Every so often, we get teasers on the movie adaptation of On the Road. Nothing much new in this recent article, other than a hint that we're getting a little closer (for better or worse):
For the past three years, the Brazilian-born Walter Salles, whose new film, Linha de Passe, is released this month, has been working on a version that he hopes to "be shooting either at the end of this year or the beginning of the next". But will it happen?

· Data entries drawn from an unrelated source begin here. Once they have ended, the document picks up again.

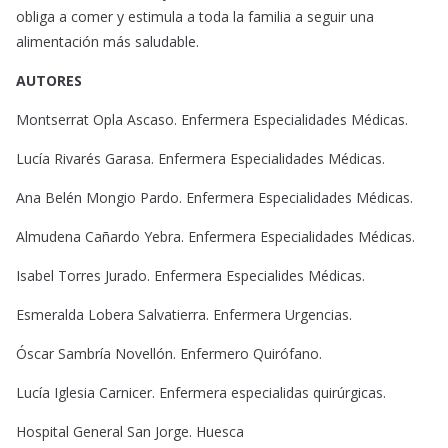
obliga a comer y estimula a toda la familia a seguir una
alimentación más saludable.
AUTORES
Montserrat Opla Ascaso. Enfermera Especialidades Médicas.
Lucía Rivarés Garasa. Enfermera Especialidades Médicas.
Ana Belén Mongio Pardo. Enfermera Especialidades Médicas.
Almudena Cañardo Yebra. Enfermera Especialidades Médicas.
Isabel Torres Jurado. Enfermera Especialides Médicas.
Esmeralda Lobera Salvatierra. Enfermera Urgencias.
Óscar Sambría Novellón. Enfermero Quirófano.
Lucía Iglesia Carnicer. Enfermera especialidas quirúrgicas.
Hospital General San Jorge. Huesca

The story of two drifters, Sal Paradise and Dean Moriarty – thinly veiled portrayals of the author and his friend, Beat icon Neal Cassady – Kerouac's episodic account of his seven-year span of road trips across America has defied attempts to bring it to the big screen. "It doesn't have a plot," says poet Lawrence Ferlinghetti. "It was a road novel – a picaresque, like Don Quixote."
The first screenwriter to tackle Kerouac's work was Michael Herr, who penned the hypnotic voiceover for Coppola's Apocalypse Now before co-writing Stanley Kubrick's Full Metal Jacket. Then came Barry Gifford, who not only had experience of the road movie after adapting his Wild at Heart for David Lynch to film but also wrote Jack's Book: An Oral Biography of Jack Kerouac with Lawrence Lee. After these versions were rejected, Coppola himself took a crack, writing a script with his son Roman (who co-wrote the script for another spiritual journey, The Darjeeling Limited).

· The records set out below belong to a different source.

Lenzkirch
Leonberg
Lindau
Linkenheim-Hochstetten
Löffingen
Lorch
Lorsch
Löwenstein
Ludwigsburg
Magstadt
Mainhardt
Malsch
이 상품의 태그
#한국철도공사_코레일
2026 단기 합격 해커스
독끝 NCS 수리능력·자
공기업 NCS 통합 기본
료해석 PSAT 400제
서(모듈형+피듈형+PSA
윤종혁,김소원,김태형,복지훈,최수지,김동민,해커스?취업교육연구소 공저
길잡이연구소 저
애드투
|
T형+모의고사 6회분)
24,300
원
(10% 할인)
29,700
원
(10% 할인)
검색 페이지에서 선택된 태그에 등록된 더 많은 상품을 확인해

"I tried to write a script, but I never knew how to do it," Coppola told me last year. "It's hard – it's a period piece. It's very important that it be period. Anything involving period costs a lot of money."
It probably didn't help when it came to convincing financiers that Coppola planned to shoot on black-and-white 16mm film. He held auditions in 1995, with poet Allen Ginsberg (the inspiration for the book's Carlo Marx) in attendance, but the project again collapsed. Then it materialised a few years later, with Coppola again at the helm, and Ethan Hawke and Brad Pitt mooted to play Paradise and Moriarty.
After this version also faltered, Coppola brought in the novelist Russell Banks. It was now 2001 – the year the 120ft scroll of tracing paper on which Kerouac wrote the book was sold at auction for $2.4m – and Joel Schumacher was in line to direct Banks's script. Billy Crudup replaced Hawke, and it was said Schumacher wanted Colin Farrell to play Moriarty. Yet again the project failed. Citing Vietnam and the murder of Martin Luther King as watersheds, Banks says, "You could never have the innocence that On the Road portrays, where two white guys could roll a pack of Luckys in the sleeves of their T-shirts, get in an old Hudson, drive to Denver and think they'd gone to another planet. You could never again have visions of liberation, freedom and control like that."